Dataset entries:
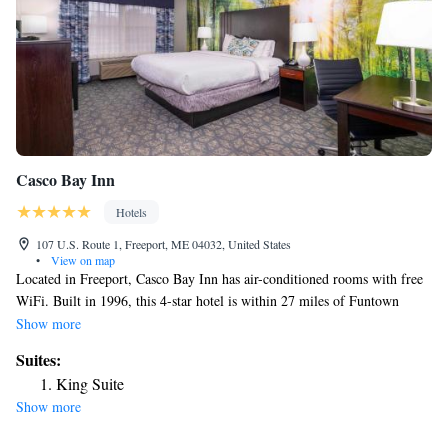
Casco Bay Inn
Hotels
107 U.S. Route 1, Freeport, ME 04032, United States
•
View on map
Located in Freeport, Casco Bay Inn has air-conditioned rooms with free
WiFi. Built in 1996, this 4-star hotel is within 27 miles of Funtown
Splashtown USA and 13 miles of Portland Observatory. Merrill
Show more
Auditorium is 13 miles from the hotel and Aquaboggan Water Park is 26
Suites:
miles away. A continental breakfast is available each morning at the
King Suite
hotel. Palace Playland is 29 miles from Casco Bay Inn, while Old
Show more
Orchard Beach Pier is 29 miles from the property. The nearest airport is
Portland International Jetport Airport, 17 miles from the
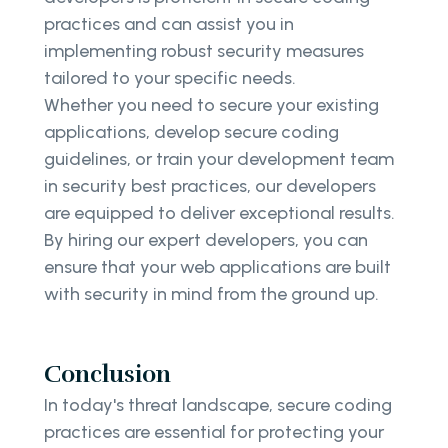
practices and can assist you in
implementing robust security measures
tailored to your specific needs.
Whether you need to secure your existing
applications, develop secure coding
guidelines, or train your development team
in security best practices, our developers
are equipped to deliver exceptional results.
By hiring our expert developers, you can
ensure that your web applications are built
with security in mind from the ground up.
Conclusion
In today's threat landscape, secure coding
practices are essential for protecting your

INSTRUCTIONS FOR THE TASK:
Using the data above, reproduce exactly the lines between those holding "tailored to your specific needs." and "ensure that your web applications are built", inclusive, and no others.

RESULT FOR THIS EXERCISE:
tailored to your specific needs.
Whether you need to secure your existing
applications, develop secure coding
guidelines, or train your development team
in security best practices, our developers
are equipped to deliver exceptional results.
By hiring our expert developers, you can
ensure that your web applications are built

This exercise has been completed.